One cannot underestimate the influence of the Red Hot Chili Peppers' landmark Blood Sugar Sex Magik album either. The Peppers and Faith No More would inspire legions of half-assed copycats, but none came close to matching the Peppers' funk/rock/pop blend, and producer Rick Rubin helped lead the band from obscurity to stardom. Nearly 80 minutes long, BSSM is still the band's best work.
On the harder rock front, Alice Cooper released the mediocre Hey Stoopid and Metallica, after five years of waiting, put out their self-titled "black album." The fact that this sold several million copies and spawned several singles aside, Metallica turned out to be that band's most successful and accessible release, cutting down the indulgences and speed-freak thrash and upping the emotion just a little bit. No matter what else they do, "Enter Sandman" will be the song the band is forever remembered for. Also in 1991, Guns 'n' Roses released the Use Your Illusion albums, of which one-quarter of the songs were brilliant.
A year and two months after his death, Stevie Ray Vaughan's The Sky Is Crying hit the shelves and quickly went platinum, capping off a brilliant career that ended far too soon. But another career was beginning -- Garth Brooks' second album No Fences was becoming popular and the same year, Ropin' The Wind was released, both blending country with rock and folk and adding a whole new audience to the country genre that would not have cared otherwise. Britpop guiding light Blur also hit the scene with "She's So High."
Elsewhere, R.E.M. released the mediocre Out Of Time, which happened to feature the band's best-known song, "Losing My Religion," and also one of their dumbest, "Shiny Happy People." The Pixies, Fugazi, Toad the Wet Sprocket, Fishbone, Elvis Costello and the Smashing Pumpkins also had releases in 1991, helping push alternative into the spotlight, though the best of these was Jane's Addiction's Ritual De Lo Habitual. Matthew Sweet also released Girlfriend and Massive Attach helped start the electronica phase of the decade with Blue Lines. Also of note is My Bloody Valentine's Loveless and Sebadoh's III.

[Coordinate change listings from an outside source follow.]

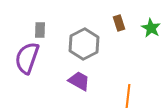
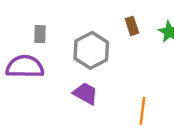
purple semicircle: (27, 58) -> (25, 67), turned 72

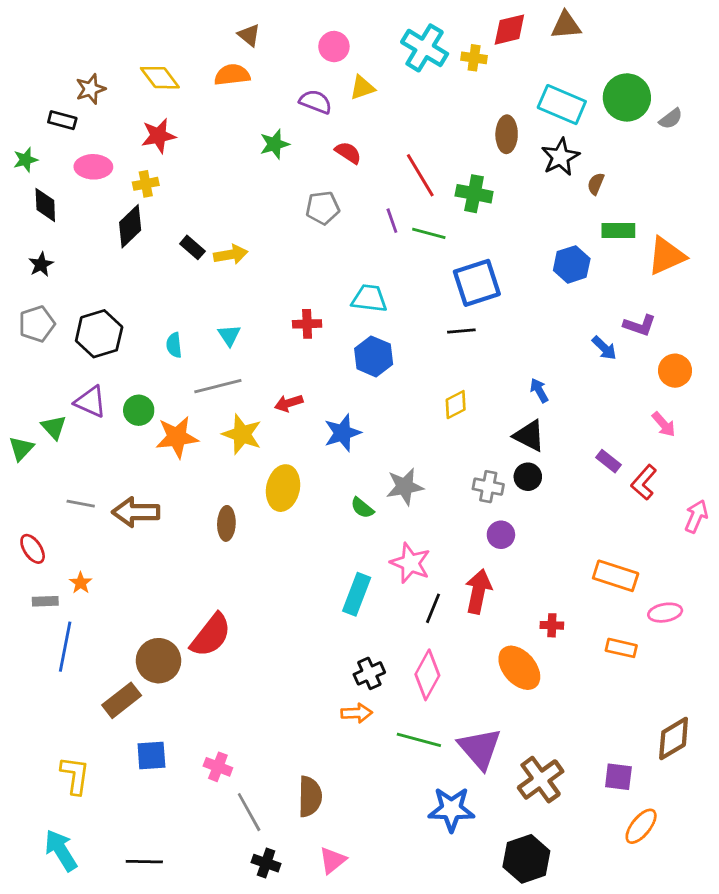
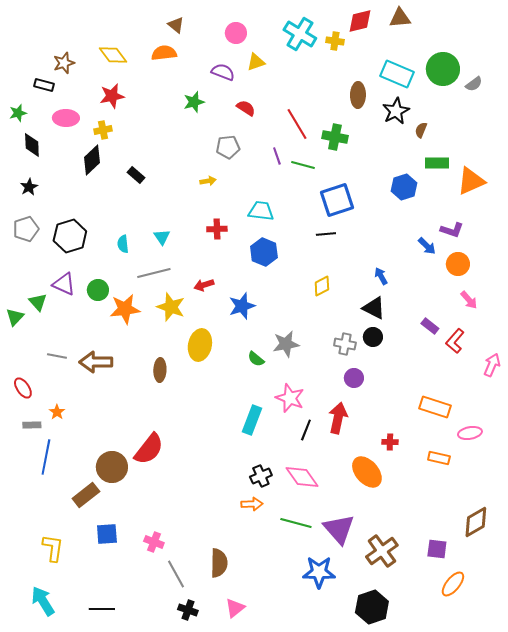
yellow arrow: (231, 255) -> (208, 181), moved, size x0.7
orange circle: (675, 371) -> (458, 264), moved
pink diamond: (427, 675) -> (302, 477), turned -64

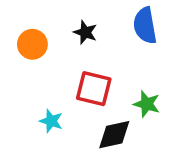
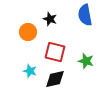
orange circle: (32, 44) -> (28, 32), moved
black diamond: (114, 135) -> (55, 79), moved

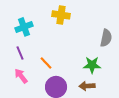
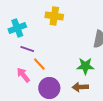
purple line: (20, 53) -> (27, 49), moved, turned -48
pink arrow: (21, 76) -> (23, 75), moved

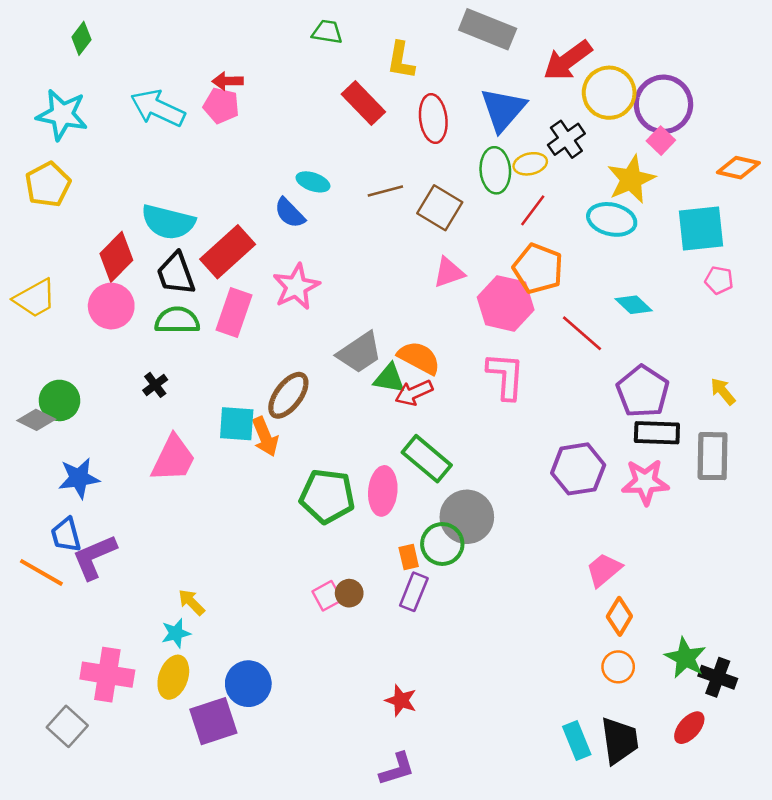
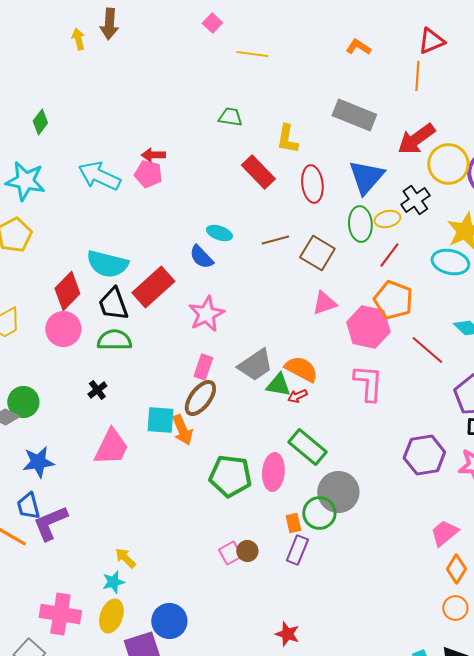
pink rectangle: (234, 313) -> (203, 367), moved, size x0.7
red arrow: (414, 393) -> (297, 396), size x0.7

In classic rock, Tom Petty released Into The Great Wide Open and Ozzy put out No More Tears. Van Halen also released an album, but nobody cared. Of course, a few acts were still holding on to their reins, such as Genesis, with their We Can't Dance album that was a sort-of return to the Genesis of old, with longer songs and real instruments, but which still featured a lot of ballads and everyday lyrics. Queen, while no longer the quirky hard-rock band they once were, released their final album with Freddie Mercury, the average Innuendo, while Canadian rockers Rush tossed off Roll The Bones, which is, well, just another Rush album. Yes also released the dreadful Union; that's all that needs to be said there. Live kicked off their career with Mental Jewelry, which had no hint of the arena rock success the band would later have.
It wouldn't have been the 90s without a few one-hit wonder pop singles; these included EMF's "Unbelievable," Crystal Waters' "Gypsy Woman (She's Homeless)," Jesus Jones' "Right Here Right Now," Right Said Fred's "I'm Too Sexy" and Seal's "Crazy" (not a one-hit wonder, but a great song). The Spin Doctors also hit it big for a while with Pocket Full of Kryptonite and Suzanne Vega came out with "Tom's Diner."
But for every mediocre album in 1991 there was a good one, and the sheer number of landmark records makes it a year worth mentioning. Alternative would grow, of course, but it would become marked by singer-songwriters and rap/rock hybrids and lose the sense of fun and experimentation it had in 1991, a year marked by high-water points and the beginning of some of the decade's most successful careers.